*Given passage*.
************

In this tutorial, you will discover how to use one-class classification algorithms for datasets with severely skewed class distributions.

After completing this tutorial, you will know:

One-class classification is a field of machine learning that provides techniques for outlier and anomaly detection.
How to adapt one-class classification algorithms for imbalanced classification with a severely skewed class distribution.
How to fit and evaluate one-class classification algorithms such as SVM, isolation forest, elliptic envelope, and local outlier factor.

Let’s get started.

Tutorial Overview

This tutorial is divided into five parts; they are:

One-Class Classification for Imbalanced Data
One-Class Support Vector Machines
Isolation Forest
Minimum Covariance Determinant
Local Outlier Factor

One-Class Classification for Imbalanced Data

Outliers are both rare and unusual.

Rarity suggests that they have a low frequency relative to non-outlier data (so-called inliers). Unusual suggests that they do not fit neatly into the data distribution.

The presence of outliers can cause problems. For example, a single variable may have an outlier far from the mass of examples, which can skew summary statistics such as the mean and variance.

************

*Material provided*.
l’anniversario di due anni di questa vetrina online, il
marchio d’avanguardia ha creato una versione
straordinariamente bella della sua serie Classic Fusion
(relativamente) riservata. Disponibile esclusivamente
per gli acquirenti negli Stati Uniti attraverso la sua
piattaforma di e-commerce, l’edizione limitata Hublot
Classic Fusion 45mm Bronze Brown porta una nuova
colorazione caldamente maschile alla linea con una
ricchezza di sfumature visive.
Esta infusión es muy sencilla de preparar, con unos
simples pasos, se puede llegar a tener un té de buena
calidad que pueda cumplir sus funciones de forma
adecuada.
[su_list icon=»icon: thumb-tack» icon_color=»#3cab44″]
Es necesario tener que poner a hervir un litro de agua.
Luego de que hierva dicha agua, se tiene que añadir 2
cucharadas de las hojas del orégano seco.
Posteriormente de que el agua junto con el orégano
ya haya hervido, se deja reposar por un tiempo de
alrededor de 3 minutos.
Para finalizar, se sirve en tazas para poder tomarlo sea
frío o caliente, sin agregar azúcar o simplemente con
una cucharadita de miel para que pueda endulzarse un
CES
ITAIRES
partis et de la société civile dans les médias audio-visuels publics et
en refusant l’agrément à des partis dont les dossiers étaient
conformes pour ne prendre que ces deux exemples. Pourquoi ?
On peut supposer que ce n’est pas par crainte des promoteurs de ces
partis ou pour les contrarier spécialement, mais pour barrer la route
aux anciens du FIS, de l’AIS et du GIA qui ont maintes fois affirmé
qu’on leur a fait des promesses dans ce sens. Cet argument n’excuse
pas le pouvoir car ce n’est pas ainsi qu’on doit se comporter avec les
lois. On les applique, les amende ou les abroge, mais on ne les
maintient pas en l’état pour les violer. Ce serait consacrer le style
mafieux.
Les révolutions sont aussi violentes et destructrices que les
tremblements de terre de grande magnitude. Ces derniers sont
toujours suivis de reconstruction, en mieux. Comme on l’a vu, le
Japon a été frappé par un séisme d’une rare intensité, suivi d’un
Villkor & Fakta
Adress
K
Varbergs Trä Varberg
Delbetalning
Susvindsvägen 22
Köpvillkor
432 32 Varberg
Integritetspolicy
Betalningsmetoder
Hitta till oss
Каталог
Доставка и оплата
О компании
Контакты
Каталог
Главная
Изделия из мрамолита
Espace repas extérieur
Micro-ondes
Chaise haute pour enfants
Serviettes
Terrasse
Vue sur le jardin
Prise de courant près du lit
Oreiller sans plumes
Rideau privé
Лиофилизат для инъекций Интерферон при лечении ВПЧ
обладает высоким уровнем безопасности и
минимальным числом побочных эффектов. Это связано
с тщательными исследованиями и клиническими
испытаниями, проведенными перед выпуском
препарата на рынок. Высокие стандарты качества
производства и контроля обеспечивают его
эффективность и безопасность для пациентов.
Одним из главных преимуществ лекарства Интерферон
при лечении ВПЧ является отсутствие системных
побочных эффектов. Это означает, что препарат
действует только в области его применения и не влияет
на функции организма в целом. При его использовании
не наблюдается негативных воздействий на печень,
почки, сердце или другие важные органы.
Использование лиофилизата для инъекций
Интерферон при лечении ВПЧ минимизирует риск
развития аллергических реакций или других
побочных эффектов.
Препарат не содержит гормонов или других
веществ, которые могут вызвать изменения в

************

*Action item*.
Print the one-class classification tutorial text verbatim, starting with "Rarity suggests that" and going on through "the data distribution.".

*Solution to the exercise*.
Rarity suggests that they have a low frequency relative to non-outlier data (so-called inliers). Unusual suggests that they do not fit neatly into the data distribution.